* TRECHO DO DOCUMENTO:

******************************

Pilotos de Fórmula 1 desconhecidos
Outro dia
alguém lançou essa resenha num grupo do Facebook, e obviamente, muita gente não
entendeu o intuito. Imagino que tenham confundido “desconhecido” com “indevidamente
reconhecido” ou pilotos que caíram no ostracismo com o passar dos anos, apesar
de conhecidos na época. Para mim, piloto desconhecido seria um piloto que
chegou à categoria apesar de pouco pedigrê quantitativo e qualitativo em
categorias inferiores, e que fez umas poucas tentativas, frequentemente, uma única
tentativa de correr na F-1.
Cada qual
tem sua opinião, e respeito isso. Porém, no Brasil muitos consideram que Lance
Stroll não tem nenhum mérito, e que não deveria estar na F-1. Oras, o rapaz foi
campeão europeu de F-3 em 2016, e ganhou nada menos do que 14 corridas! Ainda
lembro que as “realizações” da galera brasileira que invadiu a F-3 inglesa em
1974 eram celebradas como conquistas!!! Um número grande de pilotos brazucas se
aventurou naquele campeonato, naquele ano, e apesar de pouquíssimos
concorrentes de modo geral (algumas corridas tinham menos de dez participantes),
somente Alex Dias Ribeiro ganhou duas corridas! Os quintos e sextos lugares
eram efusivamente celebrados como títulos. Sergey Sirotkin também não é um mau
piloto. Certamente os dois são melhores ou tão bons quanto qualquer piloto
brasileiro no mercado. Se seus pais são bilionários, isto não é demérito
técnico. Ao vencedor as batatas...e aos perdedores as cascas.
Voltando ao
assunto. Na década de 70, houve um fluxo muito grande destes pilotos “desconhecidos”

******************************

* ITENS FORNECIDOS:
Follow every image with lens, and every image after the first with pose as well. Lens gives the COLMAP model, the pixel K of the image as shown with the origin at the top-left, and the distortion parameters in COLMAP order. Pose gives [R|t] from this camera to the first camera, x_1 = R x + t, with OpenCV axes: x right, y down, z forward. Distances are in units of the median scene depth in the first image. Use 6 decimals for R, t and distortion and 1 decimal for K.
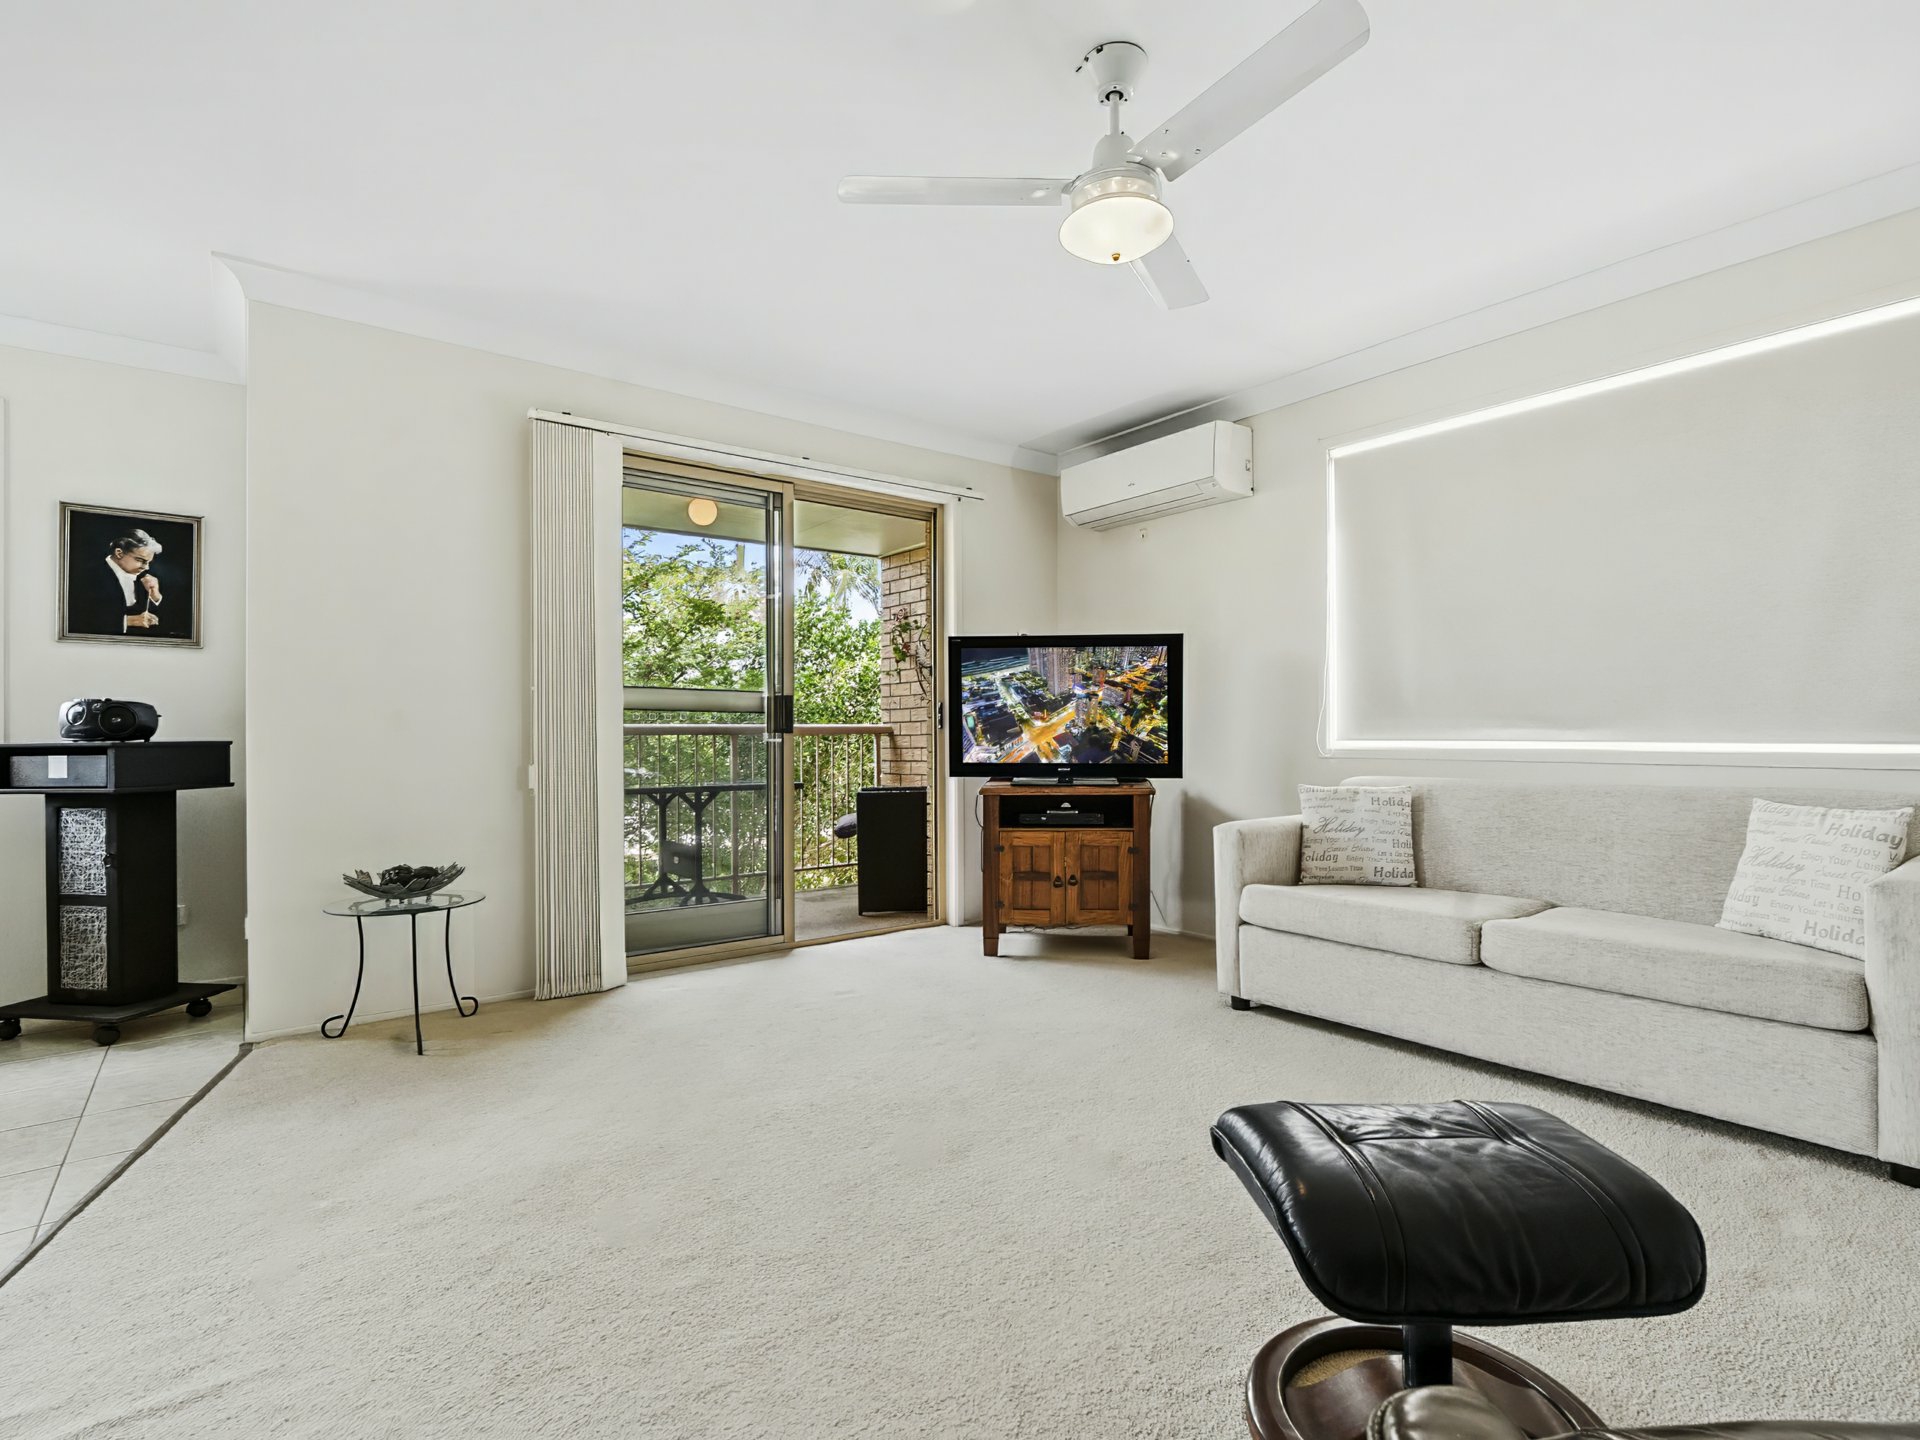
lens RADIAL K [[940.9, 0, 964.0], [0, 940.9, 728.7], [0, 0, 1]] dist [-0.001668, 0.000095]
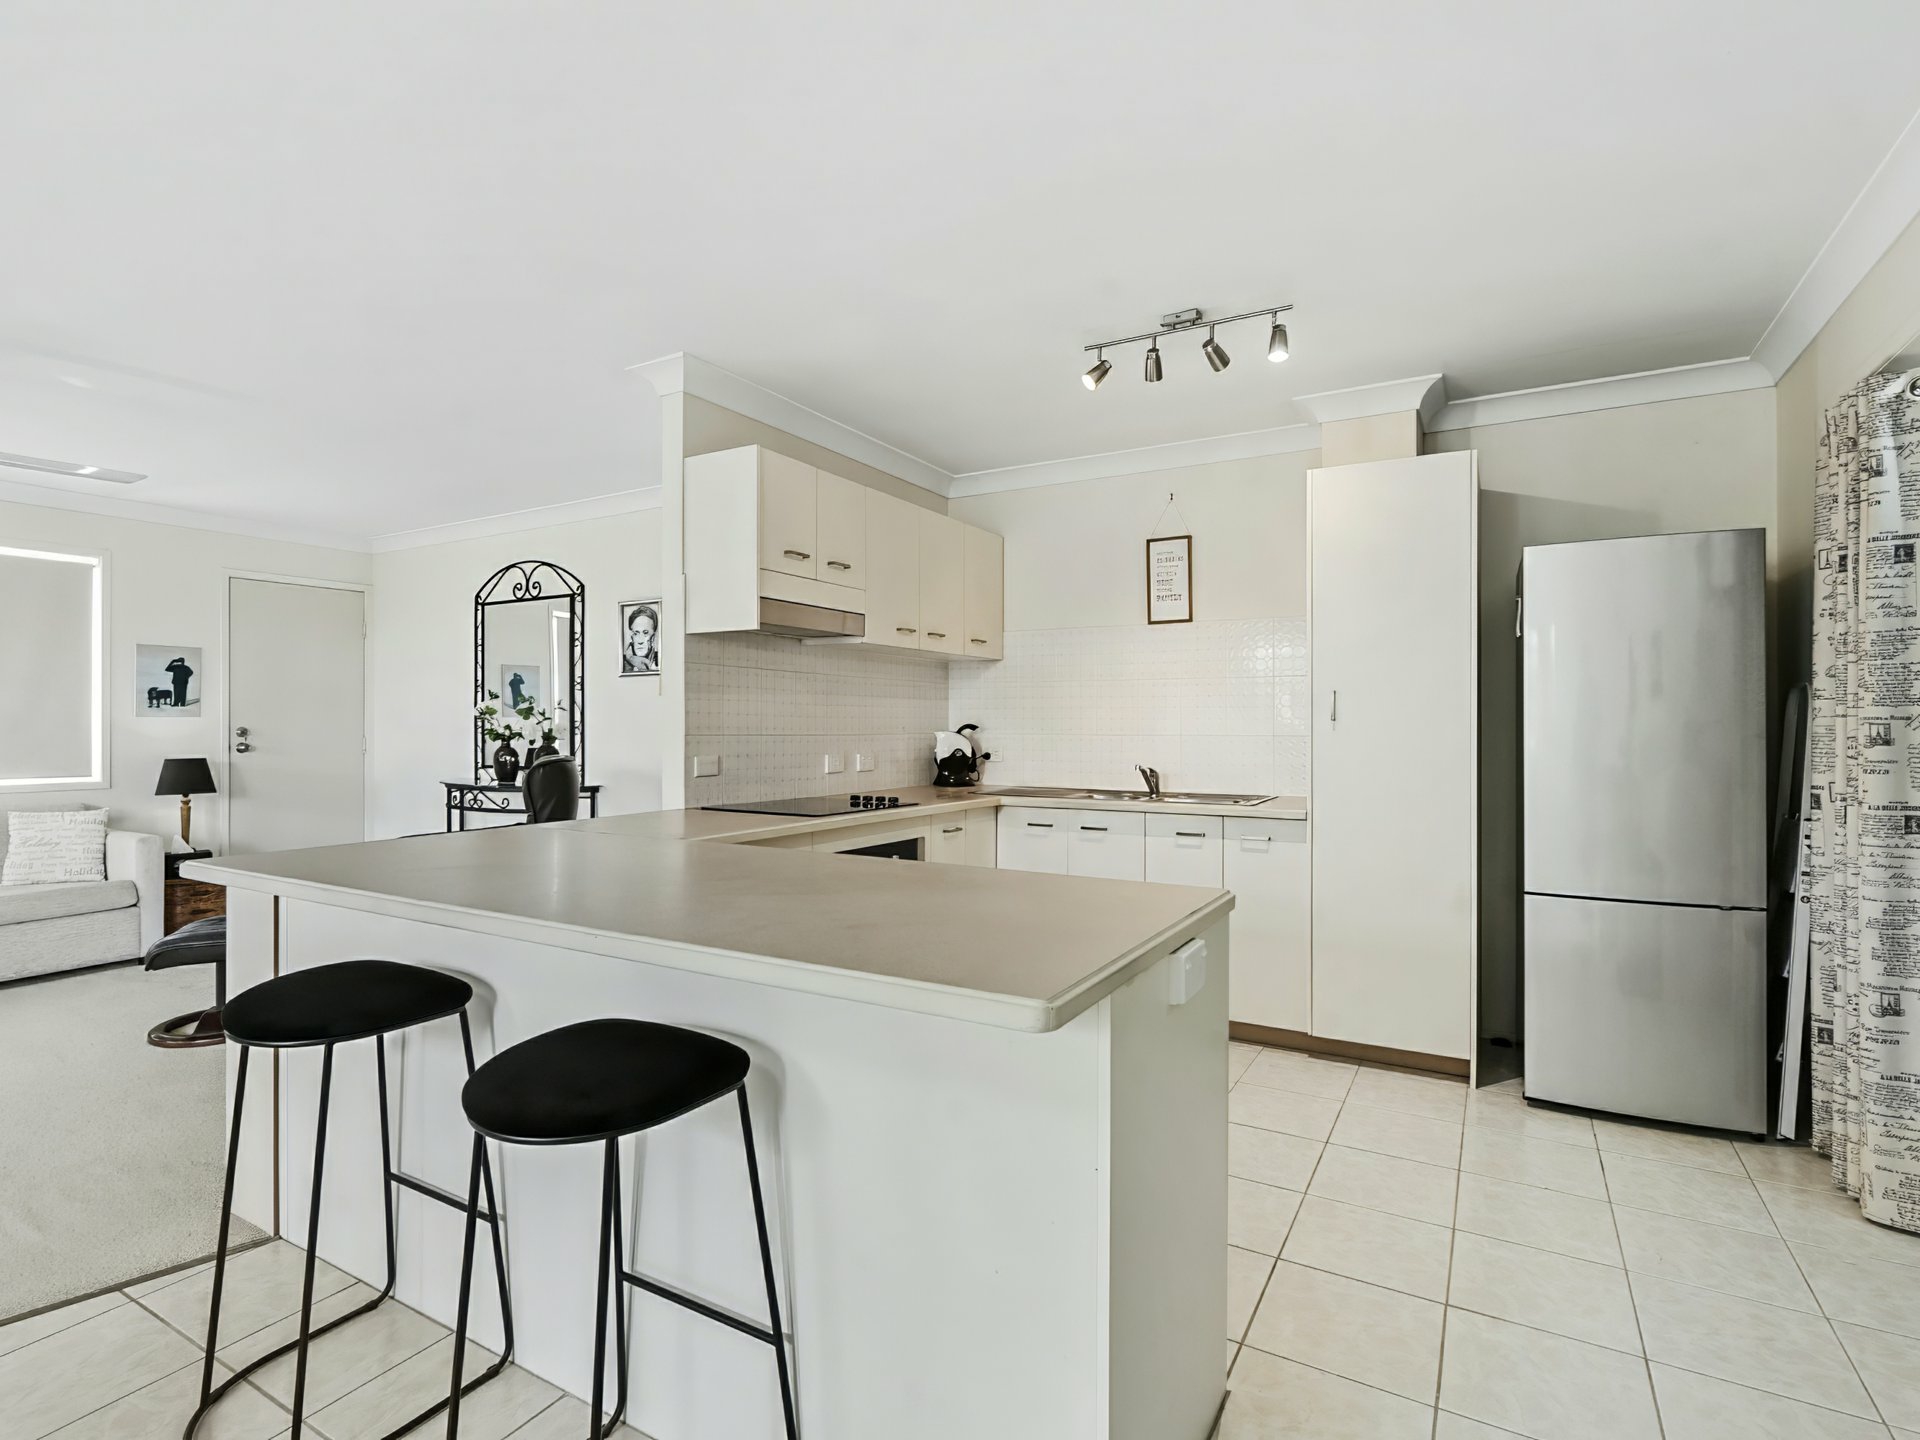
lens RADIAL K [[946.6, 0, 945.3], [0, 946.6, 723.3], [0, 0, 1]] dist [-0.003609, 0.000209]
pose [[-0.369773, 0.007765, 0.929090, -1.171648], [0.000069, 0.999965, -0.008329, -0.062411], [-0.929122, -0.003016, -0.369761, 0.002309]]
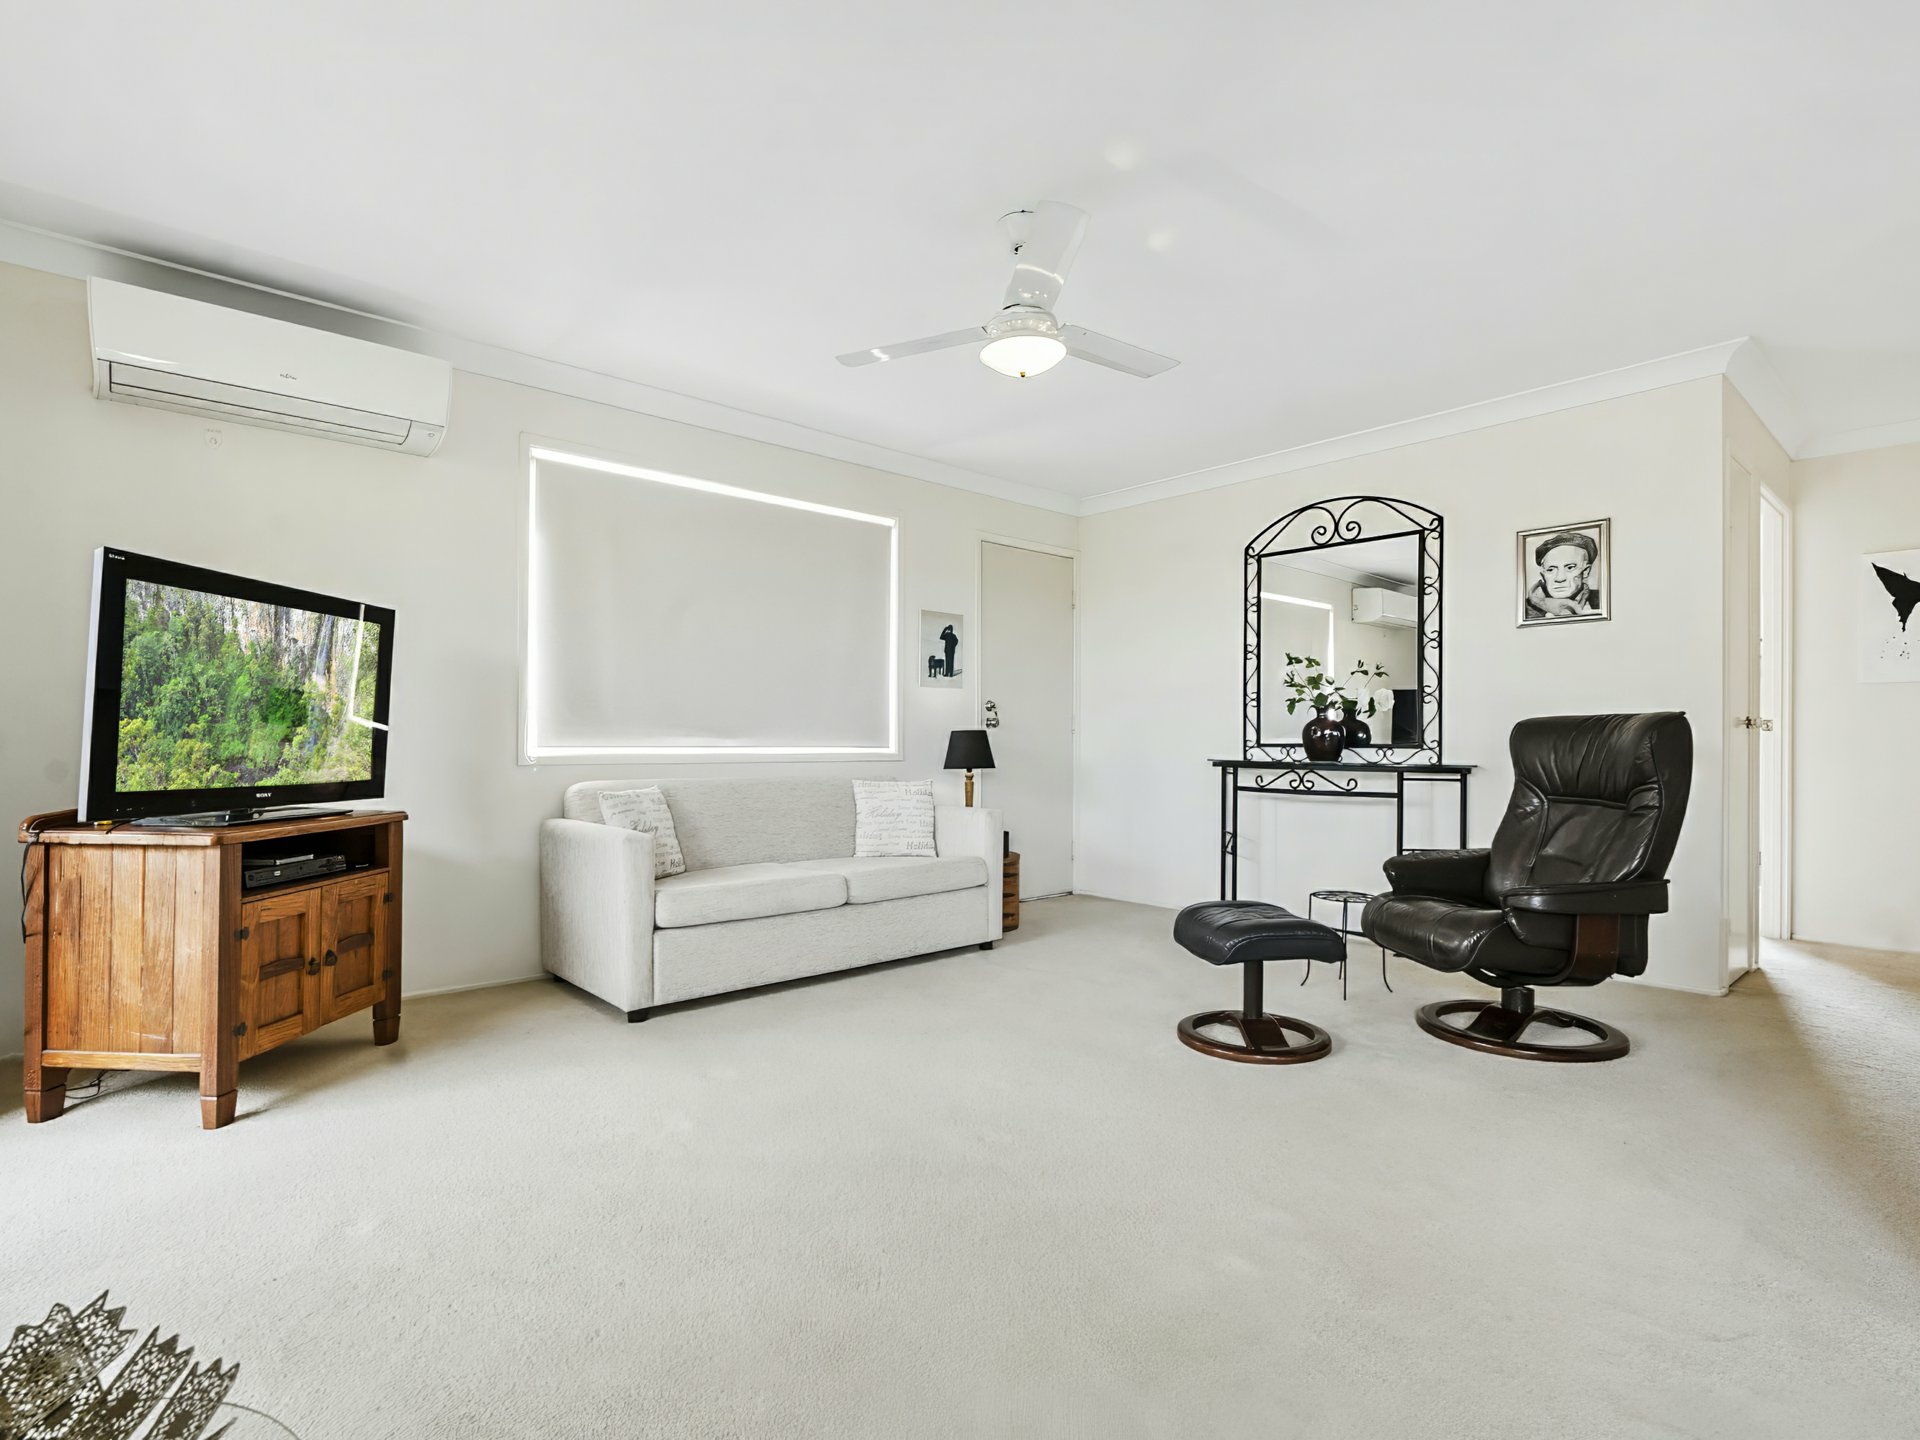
lens RADIAL K [[946.6, 0, 952.5], [0, 946.6, 738.4], [0, 0, 1]] dist [0.000869, 0.000215]
pose [[-0.064771, 0.007391, 0.997873, -0.703925], [-0.008613, 0.999931, -0.007965, 0.008211], [-0.997863, -0.009110, -0.064703, 0.727416]]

******************************

* TAREFAS A REALIZAR:
(a) Responda, com base no trecho sobre pilotos desconhecidos de Fórmula 1:
(i) Em que rede social a resenha foi lançada?
(ii) Em que campeonato e em que ano Lance Stroll foi campeão?
(iii) Qual piloto brasileiro ganhou duas corridas na F-3 inglesa de 1974?
(b) Escreva a continuação do trecho sobre pilotos desconhecidos de Fórmula 1 a partir do ponto em que ele termina.

* RESPOSTAS POR TAREFA:
(a)
(i) Num grupo do Facebook.
(ii) No campeonato europeu de F-3, em 2016.
(iii) Alex Dias Ribeiro.

(b)
na F-1, por diversos fatores. Primeiro, havia uma quantidade imensa de motores
Cosworth na praça. Segundo, durante boa parte da década, diversos construtores
venderam chassis antigos para quem aparecesse com alguma grana – McLaren, Surtees,
Brabham, Hesketh, Tyrrel, Williams, Penske, sem contar a March, que fornecia
chassis novos e vendia antigos. Até mesmo uma Ferrari particular apareceu numa
corrida extra-campeonato na década, com Giancarlo Martini. Terceiro, fazer uma
corridinha ou outra não custava tanto dinheiro assim, quinze a vinte-cinco mil
dólares. Assim, apareceram diversos “privateers” e equipes como RAM e BS Fabrications,
cuja existência se resumia a alugar carros para rent-a-drivers. Alguns
construtores como Shadow, Surtees e Williams também alugaram carros para
pilotos “desconhecidos” nesta época. Eventualmente, a F-1 foi se organizando.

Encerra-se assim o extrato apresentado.